- _AUFGABEN_:
[a] Schreiben Sie aus dem Lesetext die Stelle von „Autobiographische Grundierung“ bis einschließlich „Westen die Rede.“ wortgetreu ab.
[b] Übertragen Sie diesen Satz aus dem Lesetext ins Englische: „Wer eine große amerikanische Liebesgeschichte erwartet, wird möglicherweise enttäuscht sein.“

Roman von Lydia Davis

Das Ende der Geschichte

"Das Ende der Geschichte" heißt der Roman von Lydia Davis. Den Reiz des Buches: Das Schreiben feiert einen Triumph über die Ideologie des Erzählens. Wer eine große amerikanische Liebesgeschichte erwartet, wird möglicherweise enttäuscht sein.

"The End of the Story" / "Das Ende der Geschichte" nennt sich der bislang einzige Roman der amerikanischen Autorin Lydia Davis. Aber es ist dieses Buch nicht das, was man sich gemeinhin unter einem amerikanischen Roman vorstellt. Epische Breite und Redseligkeit sucht man in dem Buch vergebens, das zeigt sich allein schon am Umfang: Die deutschsprachige Übersetzung des Grazer Autors Klaus Hoffer umfasst knapp über 250 Seiten - gestandene amerikanische Epiker benötigen so viel Platz ansonsten allein schon für die Expositur ihrer Geschichten.

Bei Lydia Davis nun ist die Geschichte nach 250 Seiten auch schon wieder vorbei, und genau das, nämlich die Frage, wie man als Autor beziehungsweise Autorin ans Ende seiner oder einer Geschichte kommt, ist auch das Thema des Buches. In "Das Ende der Geschichte" wird eine Liebesgeschichte zwischen einem jüngeren Mann und einer älteren Frau erzählt; diese Frau ist (wie Lydia Davis selbst) als Übersetzerin tätig ist und unterrichtet an einer amerikanischen Universität.

Autobiographische Grundierung

Dennoch oder gerade wegen dieser offenkundig autobiographischen Grundierung bleiben die äußeren Koordinaten von Raum und Zeit in dem Buch weitgehend unmarkiert. Als Leser vermag man nicht genau zu sagen, wo und wann die Geschichte spielt: mutmaßlich vor einigen Jahrzehnten in einer mittelgroßen amerikanischen Stadt. Genau orten lässt sich die Umgebung jedoch nicht, nur vage ist dann und wann von Fahrten in den Osten oder in den Westen die Rede.

- _DATENAUSZUG_:

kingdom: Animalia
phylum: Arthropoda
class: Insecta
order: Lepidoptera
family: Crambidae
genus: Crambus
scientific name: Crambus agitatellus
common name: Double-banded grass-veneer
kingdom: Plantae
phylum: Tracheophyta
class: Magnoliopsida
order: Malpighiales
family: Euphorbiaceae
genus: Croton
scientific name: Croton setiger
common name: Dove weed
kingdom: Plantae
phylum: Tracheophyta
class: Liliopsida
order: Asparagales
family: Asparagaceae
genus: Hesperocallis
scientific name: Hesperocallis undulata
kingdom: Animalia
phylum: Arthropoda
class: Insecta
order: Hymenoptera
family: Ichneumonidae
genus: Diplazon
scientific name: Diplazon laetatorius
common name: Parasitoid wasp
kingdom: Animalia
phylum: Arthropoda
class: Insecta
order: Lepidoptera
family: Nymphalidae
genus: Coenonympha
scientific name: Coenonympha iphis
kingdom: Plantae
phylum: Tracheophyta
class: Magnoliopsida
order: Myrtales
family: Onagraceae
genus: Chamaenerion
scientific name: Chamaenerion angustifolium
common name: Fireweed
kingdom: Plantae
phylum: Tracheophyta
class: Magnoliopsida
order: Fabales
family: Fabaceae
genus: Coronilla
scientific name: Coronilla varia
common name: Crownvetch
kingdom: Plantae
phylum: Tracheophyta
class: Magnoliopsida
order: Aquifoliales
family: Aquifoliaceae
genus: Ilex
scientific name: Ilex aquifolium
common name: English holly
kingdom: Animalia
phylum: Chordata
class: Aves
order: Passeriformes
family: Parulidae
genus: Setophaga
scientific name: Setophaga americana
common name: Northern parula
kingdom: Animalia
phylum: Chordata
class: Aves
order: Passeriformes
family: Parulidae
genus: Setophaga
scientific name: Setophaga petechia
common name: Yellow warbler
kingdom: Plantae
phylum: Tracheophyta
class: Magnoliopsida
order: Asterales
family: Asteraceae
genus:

- _LÖSUNGEN_:
[a]
Autobiographische Grundierung

Dennoch oder gerade wegen dieser offenkundig autobiographischen Grundierung bleiben die äußeren Koordinaten von Raum und Zeit in dem Buch weitgehend unmarkiert. Als Leser vermag man nicht genau zu sagen, wo und wann die Geschichte spielt: mutmaßlich vor einigen Jahrzehnten in einer mittelgroßen amerikanischen Stadt. Genau orten lässt sich die Umgebung jedoch nicht, nur vage ist dann und wann von Fahrten in den Osten oder in den Westen die Rede.

[b] Anyone who expects a great American love story may be disappointed.